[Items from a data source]
+ + + + + + +

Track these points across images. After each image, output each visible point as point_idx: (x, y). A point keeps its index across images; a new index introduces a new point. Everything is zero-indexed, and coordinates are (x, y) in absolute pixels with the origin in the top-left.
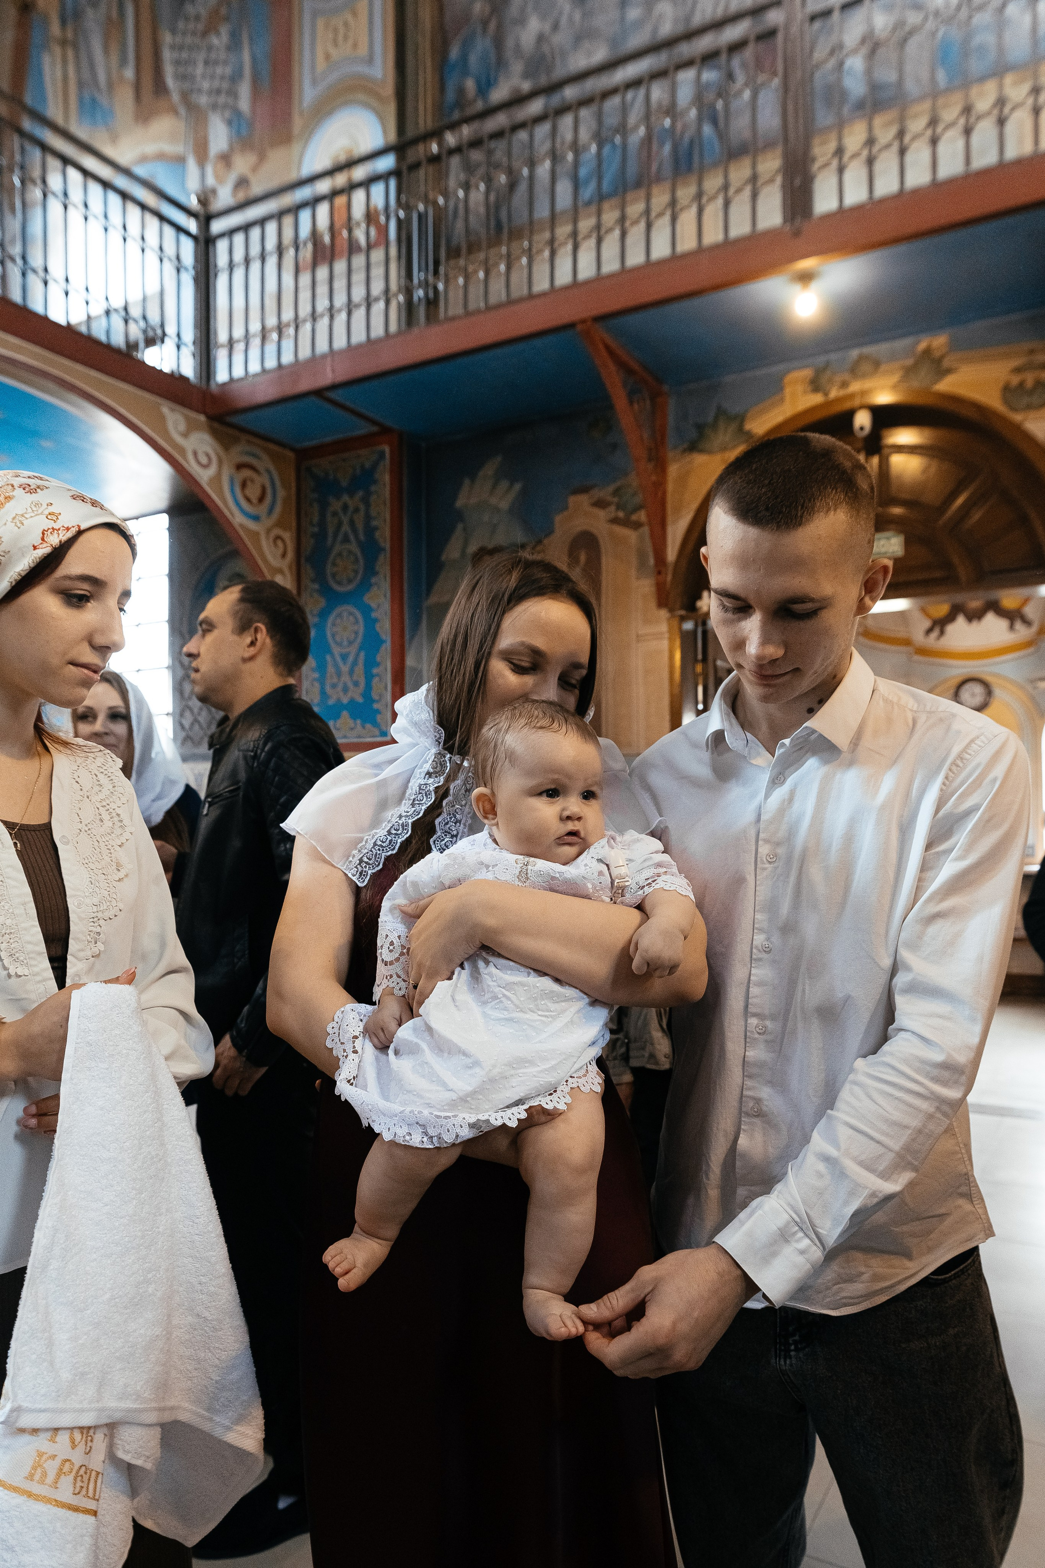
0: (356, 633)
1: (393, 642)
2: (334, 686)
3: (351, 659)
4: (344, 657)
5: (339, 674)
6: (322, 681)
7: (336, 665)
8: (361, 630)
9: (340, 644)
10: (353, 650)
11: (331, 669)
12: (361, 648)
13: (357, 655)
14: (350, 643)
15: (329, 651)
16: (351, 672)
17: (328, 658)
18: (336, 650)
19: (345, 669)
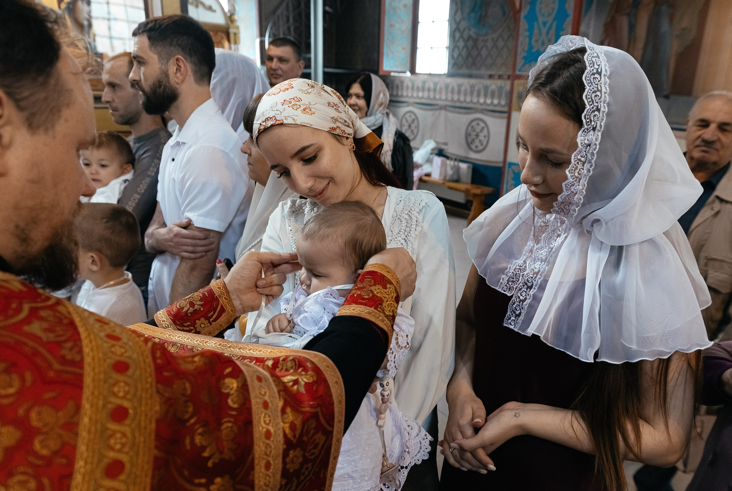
0: (553, 9)
1: (574, 17)
2: (536, 41)
3: (548, 25)
4: (545, 24)
5: (540, 34)
6: (530, 37)
7: (539, 29)
8: (556, 8)
9: (543, 15)
10: (550, 19)
11: (536, 31)
12: (555, 19)
13: (553, 22)
14: (549, 15)
15: (537, 19)
16: (547, 33)
17: (536, 24)
18: (541, 19)
19: (544, 30)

+ + + + + + +

Could you repeat every line above word for word, leaving out the pictures?

## EXPECTED OUTPUT
Track these points across images. After each image, output each visible point as point_idx: (x, y). A point keeps its index across images; a new index introduces a new point. Everything is zero-indexed, and coordinates are (x, y) in absolute pixels with the origin in the top-left.
0: (356, 633)
1: (393, 642)
2: (334, 686)
3: (351, 659)
4: (344, 657)
5: (339, 674)
6: (322, 681)
7: (336, 665)
8: (361, 630)
9: (340, 644)
10: (353, 650)
11: (331, 669)
12: (361, 648)
13: (357, 655)
14: (350, 643)
15: (329, 651)
16: (351, 672)
17: (328, 658)
18: (336, 650)
19: (345, 669)
0: (553, 9)
1: (574, 17)
2: (536, 41)
3: (548, 25)
4: (545, 24)
5: (540, 34)
6: (530, 37)
7: (539, 29)
8: (556, 8)
9: (543, 15)
10: (550, 19)
11: (536, 31)
12: (555, 19)
13: (553, 22)
14: (549, 15)
15: (537, 19)
16: (547, 33)
17: (536, 24)
18: (541, 19)
19: (544, 30)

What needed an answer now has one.